Genotype Interpretations
What each possible genotype means for this variant:
Common genotype associated with standard estrogen receptor activity and bone mineral density
You carry two copies of the reference C allele at rs1159327. About 52% of people globally share this genotype, making it the most common. Research associates CC with the higher end of the ESR1 expression range at this locus, which corresponds to typical estrogen receptor alpha activity in bone and reproductive tissues. Your bone mineral density risk from this variant is not elevated above the population baseline.
One copy of the T allele associated with mildly reduced bone mineral density at the ESR1 locus
Intronic variants at ESR1 influence receptor expression rather than protein structure. The T allele at rs1159327 is thought to reduce ERα expression or alter splice efficiency in bone and reproductive tissues, tipping the balance of bone remodeling slightly toward resorption over formation. Evidence from the ESR1 locus more broadly suggests the effect on fracture risk can exceed what is predicted from BMD alone — the receptor modulates bone geometry and quality in addition to mineral density. As a heterozygous carrier you have one T allele and one protective C allele; the net effect is an additive partial shift toward the T-allele phenotype.
Two copies of the T allele associated with lower bone mineral density and potential reduction in ESR1 expression
The two T alleles at rs1159327 are expected to produce the greatest reduction in ESR1 expression or function at this locus, based on the additive inheritance pattern seen across ESR1 region variants. ERα (estrogen receptor alpha) is the primary estrogen effector in bone, driving osteoblast survival and limiting osteoclast activity. Reduced ERα expression means estrogen's bone-protective signaling is attenuated — the skeleton responds less robustly to circulating estrogen, resulting in net bone loss over time.
Evidence from the broader ESR1 literature (Ioannidis et al. JAMA 2004, 18,917 individuals) shows that ESR1 variant effects on fracture risk are partially independent of bone mineral density — suggesting the receptor also influences bone microarchitecture and geometry, which are not captured by standard DEXA.

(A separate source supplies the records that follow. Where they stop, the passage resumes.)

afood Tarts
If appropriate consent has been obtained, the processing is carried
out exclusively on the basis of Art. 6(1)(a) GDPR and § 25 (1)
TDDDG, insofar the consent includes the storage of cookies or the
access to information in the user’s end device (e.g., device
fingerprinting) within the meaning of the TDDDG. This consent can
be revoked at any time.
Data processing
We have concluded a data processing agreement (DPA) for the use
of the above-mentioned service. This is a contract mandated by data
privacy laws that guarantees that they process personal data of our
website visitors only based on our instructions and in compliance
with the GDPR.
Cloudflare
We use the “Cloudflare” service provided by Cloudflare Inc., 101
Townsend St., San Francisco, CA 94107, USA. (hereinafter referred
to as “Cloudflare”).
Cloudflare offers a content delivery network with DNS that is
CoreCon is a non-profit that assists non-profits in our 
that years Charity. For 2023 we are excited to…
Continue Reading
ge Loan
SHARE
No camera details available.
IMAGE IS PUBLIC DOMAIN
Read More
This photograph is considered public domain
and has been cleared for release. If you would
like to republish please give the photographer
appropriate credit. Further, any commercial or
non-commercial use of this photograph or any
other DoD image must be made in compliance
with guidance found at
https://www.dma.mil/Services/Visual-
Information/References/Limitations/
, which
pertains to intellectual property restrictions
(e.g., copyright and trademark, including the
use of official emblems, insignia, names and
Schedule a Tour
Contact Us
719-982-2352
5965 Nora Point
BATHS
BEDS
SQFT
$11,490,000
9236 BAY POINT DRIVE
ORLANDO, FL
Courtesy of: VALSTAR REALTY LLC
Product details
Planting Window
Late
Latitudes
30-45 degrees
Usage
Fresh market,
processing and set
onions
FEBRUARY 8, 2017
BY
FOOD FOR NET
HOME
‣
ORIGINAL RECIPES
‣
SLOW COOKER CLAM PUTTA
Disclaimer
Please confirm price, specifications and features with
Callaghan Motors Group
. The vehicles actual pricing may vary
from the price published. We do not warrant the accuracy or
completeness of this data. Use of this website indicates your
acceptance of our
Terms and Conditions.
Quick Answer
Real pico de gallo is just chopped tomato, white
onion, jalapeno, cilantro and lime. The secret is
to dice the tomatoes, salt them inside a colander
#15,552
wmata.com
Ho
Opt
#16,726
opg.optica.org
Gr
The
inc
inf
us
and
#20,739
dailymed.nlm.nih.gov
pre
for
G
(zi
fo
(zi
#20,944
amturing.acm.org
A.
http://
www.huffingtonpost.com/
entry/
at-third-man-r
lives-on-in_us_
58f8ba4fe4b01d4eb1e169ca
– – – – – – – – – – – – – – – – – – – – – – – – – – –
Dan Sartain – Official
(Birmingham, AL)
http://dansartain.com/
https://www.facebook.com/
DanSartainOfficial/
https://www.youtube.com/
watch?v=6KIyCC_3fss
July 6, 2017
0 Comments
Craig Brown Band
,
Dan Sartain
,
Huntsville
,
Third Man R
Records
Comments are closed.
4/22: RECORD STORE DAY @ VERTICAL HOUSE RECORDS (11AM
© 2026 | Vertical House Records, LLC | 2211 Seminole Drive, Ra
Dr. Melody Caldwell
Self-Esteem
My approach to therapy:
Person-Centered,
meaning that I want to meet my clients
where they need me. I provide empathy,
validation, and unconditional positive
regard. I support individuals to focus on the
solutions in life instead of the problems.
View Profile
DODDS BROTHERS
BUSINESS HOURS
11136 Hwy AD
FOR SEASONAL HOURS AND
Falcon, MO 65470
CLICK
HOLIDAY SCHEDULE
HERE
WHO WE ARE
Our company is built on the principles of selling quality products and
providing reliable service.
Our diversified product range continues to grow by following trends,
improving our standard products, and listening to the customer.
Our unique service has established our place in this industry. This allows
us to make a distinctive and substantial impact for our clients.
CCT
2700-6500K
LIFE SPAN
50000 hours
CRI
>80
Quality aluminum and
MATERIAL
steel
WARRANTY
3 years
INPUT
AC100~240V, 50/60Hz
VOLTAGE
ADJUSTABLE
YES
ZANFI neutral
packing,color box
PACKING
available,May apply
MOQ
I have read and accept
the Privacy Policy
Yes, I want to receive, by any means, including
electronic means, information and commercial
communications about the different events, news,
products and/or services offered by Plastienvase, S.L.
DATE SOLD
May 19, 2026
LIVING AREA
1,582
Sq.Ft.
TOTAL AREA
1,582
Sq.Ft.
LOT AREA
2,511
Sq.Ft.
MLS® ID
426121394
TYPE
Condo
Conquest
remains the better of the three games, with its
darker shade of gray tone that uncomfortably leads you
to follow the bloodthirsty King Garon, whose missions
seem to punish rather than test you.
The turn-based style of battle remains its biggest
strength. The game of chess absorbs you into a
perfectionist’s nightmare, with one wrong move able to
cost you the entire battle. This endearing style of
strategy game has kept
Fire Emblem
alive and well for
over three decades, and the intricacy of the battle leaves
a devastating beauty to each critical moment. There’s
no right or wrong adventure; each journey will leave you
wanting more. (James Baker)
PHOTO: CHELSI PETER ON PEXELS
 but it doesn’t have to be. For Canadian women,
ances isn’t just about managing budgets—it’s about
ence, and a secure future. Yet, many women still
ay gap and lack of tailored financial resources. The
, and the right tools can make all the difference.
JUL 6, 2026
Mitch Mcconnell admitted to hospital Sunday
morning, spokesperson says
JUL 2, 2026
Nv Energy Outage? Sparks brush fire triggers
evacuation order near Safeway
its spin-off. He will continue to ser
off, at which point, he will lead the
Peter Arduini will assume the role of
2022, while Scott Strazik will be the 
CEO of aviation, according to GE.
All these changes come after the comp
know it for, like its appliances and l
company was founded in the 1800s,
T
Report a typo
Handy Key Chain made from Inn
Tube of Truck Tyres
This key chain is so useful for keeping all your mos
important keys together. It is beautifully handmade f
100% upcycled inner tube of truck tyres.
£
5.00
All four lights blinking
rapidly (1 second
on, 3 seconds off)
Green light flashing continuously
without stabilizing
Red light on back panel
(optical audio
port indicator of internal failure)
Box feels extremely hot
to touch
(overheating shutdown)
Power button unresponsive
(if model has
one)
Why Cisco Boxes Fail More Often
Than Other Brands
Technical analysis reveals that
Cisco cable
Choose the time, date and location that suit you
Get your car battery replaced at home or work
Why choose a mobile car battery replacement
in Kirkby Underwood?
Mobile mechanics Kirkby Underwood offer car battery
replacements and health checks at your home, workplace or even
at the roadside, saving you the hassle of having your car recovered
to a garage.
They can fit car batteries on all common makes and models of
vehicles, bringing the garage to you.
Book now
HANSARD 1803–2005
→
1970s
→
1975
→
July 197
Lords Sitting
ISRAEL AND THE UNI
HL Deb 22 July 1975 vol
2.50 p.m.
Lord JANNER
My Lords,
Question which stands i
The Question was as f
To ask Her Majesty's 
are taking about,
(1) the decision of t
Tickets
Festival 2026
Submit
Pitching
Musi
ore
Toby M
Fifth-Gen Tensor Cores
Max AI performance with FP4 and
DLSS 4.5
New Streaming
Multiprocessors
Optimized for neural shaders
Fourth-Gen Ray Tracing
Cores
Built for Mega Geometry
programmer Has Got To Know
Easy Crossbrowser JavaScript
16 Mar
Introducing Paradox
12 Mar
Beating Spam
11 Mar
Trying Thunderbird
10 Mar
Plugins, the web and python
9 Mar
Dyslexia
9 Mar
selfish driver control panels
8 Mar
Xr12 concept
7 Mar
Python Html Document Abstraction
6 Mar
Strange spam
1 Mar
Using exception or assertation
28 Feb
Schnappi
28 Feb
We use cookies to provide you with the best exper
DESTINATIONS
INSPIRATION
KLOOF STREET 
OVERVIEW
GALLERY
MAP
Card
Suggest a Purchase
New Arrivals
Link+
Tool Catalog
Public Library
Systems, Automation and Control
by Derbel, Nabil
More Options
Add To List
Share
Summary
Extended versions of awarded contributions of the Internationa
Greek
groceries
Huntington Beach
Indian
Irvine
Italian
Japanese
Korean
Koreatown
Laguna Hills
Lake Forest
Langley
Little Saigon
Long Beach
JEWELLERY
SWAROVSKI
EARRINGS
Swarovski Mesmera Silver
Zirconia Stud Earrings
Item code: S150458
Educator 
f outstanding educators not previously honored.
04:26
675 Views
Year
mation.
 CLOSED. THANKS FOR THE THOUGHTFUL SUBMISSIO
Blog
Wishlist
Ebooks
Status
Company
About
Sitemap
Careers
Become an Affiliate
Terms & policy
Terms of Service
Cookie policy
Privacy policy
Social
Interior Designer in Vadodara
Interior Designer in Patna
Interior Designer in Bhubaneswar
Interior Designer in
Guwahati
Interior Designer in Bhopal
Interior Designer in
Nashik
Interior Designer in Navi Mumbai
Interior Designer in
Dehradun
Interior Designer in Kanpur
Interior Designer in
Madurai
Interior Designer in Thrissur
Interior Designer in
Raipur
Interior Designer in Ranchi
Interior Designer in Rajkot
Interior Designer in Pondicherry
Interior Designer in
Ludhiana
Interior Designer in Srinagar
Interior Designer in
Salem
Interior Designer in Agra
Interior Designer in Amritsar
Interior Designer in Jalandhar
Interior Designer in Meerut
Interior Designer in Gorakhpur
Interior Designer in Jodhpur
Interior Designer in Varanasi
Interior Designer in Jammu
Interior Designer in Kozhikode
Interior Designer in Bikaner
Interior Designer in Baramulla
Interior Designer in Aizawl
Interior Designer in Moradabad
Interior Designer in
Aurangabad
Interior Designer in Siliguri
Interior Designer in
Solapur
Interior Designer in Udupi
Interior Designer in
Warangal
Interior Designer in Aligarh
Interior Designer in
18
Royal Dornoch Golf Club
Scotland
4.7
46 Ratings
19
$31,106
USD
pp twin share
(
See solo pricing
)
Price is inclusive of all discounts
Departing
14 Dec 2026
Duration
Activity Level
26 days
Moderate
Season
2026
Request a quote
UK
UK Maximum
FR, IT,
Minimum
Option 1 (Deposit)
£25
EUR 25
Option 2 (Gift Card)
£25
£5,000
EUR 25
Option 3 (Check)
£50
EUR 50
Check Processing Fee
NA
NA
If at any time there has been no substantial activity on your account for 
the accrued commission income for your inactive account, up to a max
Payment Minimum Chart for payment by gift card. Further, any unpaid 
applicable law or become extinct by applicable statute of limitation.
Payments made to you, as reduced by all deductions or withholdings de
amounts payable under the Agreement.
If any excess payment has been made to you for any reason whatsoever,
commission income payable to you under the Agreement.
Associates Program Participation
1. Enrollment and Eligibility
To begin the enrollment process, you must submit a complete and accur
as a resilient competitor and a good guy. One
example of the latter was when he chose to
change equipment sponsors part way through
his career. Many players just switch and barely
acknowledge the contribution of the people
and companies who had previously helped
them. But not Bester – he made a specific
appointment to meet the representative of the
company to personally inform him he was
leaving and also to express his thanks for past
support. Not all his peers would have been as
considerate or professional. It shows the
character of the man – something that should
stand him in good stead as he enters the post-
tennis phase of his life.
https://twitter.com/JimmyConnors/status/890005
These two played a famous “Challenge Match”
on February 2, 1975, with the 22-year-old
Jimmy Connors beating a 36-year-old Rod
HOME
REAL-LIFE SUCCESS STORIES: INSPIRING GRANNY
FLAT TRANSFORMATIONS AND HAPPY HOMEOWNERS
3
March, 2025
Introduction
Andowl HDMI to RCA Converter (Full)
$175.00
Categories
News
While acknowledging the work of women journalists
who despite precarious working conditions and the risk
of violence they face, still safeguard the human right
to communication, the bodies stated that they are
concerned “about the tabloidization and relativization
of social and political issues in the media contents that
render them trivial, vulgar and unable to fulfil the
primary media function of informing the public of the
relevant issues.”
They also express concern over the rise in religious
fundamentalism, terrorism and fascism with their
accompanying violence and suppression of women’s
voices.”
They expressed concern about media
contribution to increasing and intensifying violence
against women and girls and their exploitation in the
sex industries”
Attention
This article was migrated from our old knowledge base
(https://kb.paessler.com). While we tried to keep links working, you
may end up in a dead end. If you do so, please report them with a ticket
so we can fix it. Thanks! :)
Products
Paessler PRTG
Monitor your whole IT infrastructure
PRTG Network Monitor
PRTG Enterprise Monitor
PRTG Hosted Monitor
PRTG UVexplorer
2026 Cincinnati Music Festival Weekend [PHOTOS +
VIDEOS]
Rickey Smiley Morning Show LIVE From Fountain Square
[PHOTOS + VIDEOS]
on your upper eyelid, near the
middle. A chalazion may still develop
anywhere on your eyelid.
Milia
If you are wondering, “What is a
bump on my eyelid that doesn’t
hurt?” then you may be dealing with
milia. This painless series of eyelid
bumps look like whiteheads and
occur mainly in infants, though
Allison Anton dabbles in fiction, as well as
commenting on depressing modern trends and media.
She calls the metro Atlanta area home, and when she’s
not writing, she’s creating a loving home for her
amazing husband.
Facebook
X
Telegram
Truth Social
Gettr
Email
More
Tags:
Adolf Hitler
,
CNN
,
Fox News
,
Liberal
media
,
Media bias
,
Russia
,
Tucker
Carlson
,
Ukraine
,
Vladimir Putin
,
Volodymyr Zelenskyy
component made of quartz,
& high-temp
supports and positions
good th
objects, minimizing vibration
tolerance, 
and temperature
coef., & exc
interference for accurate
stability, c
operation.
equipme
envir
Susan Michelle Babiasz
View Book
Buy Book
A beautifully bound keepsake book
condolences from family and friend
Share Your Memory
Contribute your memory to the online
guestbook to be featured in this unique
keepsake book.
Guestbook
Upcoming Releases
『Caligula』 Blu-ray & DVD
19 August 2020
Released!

The population frequency of TT varies substantially by ancestry: ~7% in Europeans and ~20% in Africans, reflecting different evolutionary selective pressures on the ESR1 locus. This means TT is a relatively uncommon but not rare genotype globally.
For women, ESR1 variants also influence reproductive tissue function through the same expression-level mechanism. The endometrium and ovarian follicles depend on ERα signaling for estrogen responsiveness; reduced receptor expression can affect endometrial receptivity and follicular maturation. The magnitude of this reproductive effect for rs1159327 specifically has not been characterized in IVF or endometriosis cohorts, but the biological mechanism is plausible given findings for nearby ESR1 intron-1 variants.